No julgamento, vencido por 5 votos a 4, prevaleceu o entendimento da relatora, ministra Nancy Andrighi, de que a exploração recorrente desse tipo de locação, sobretudo por plataformas digitais, descaracteriza a finalidade estritamente residencial da unidade.
Exploração econômica pesa na leitura da relatora
Para a ministra, a locação de curta temporada com alta rotatividade de usuários e organização profissional do serviço configura uma forma de exploração econômica atípica. Nessa leitura, passa a valer o artigo 1.351 do Código Civil, que exige aprovação de dois terços dos condôminos para alterar a destinação do edifício ou da unidade.

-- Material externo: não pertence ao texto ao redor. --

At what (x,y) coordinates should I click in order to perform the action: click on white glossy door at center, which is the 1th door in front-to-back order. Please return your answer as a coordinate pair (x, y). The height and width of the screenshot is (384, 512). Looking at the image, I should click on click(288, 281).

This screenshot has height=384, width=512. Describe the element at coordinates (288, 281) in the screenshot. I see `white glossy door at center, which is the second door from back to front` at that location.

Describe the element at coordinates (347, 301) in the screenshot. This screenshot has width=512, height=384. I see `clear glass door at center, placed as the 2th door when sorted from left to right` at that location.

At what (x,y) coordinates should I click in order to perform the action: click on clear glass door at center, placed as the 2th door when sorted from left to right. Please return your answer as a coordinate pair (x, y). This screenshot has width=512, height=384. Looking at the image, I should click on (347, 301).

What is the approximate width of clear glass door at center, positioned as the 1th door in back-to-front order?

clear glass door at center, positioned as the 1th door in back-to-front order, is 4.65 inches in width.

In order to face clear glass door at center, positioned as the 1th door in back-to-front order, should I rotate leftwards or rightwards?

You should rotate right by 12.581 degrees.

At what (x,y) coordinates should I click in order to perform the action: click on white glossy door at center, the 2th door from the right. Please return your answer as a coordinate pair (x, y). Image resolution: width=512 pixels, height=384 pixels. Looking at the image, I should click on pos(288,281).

A decisão manteve acórdão do Tribunal de Justiça de Minas Gerais (TJ-MG) e foi acompanhada pelos ministros João Otávio de Noronha, Raul Araújo, Maria Isabel Gallotti e Daniela Teixeira.
Airbnb vê impacto econômico e deve recorrer
O julgamento reforça a jurisprudência recente das turmas de direito privado do STJ, embora não vincule formalmente as instâncias inferiores. Ainda assim, o entendimento tende a orientar novos litígios envolvendo plataformas como Airbnb, que participou do caso como parte interessada.
Em sustentação oral, a defesa da empresa afirmou que a plataforma teria movimentado R$ 100 bilhões em 2024. Também destacou ter gerado 627 mil empregos e recolhido R$ 8 bilhões em tributos, além de responder por 5,2% da atividade turística do país.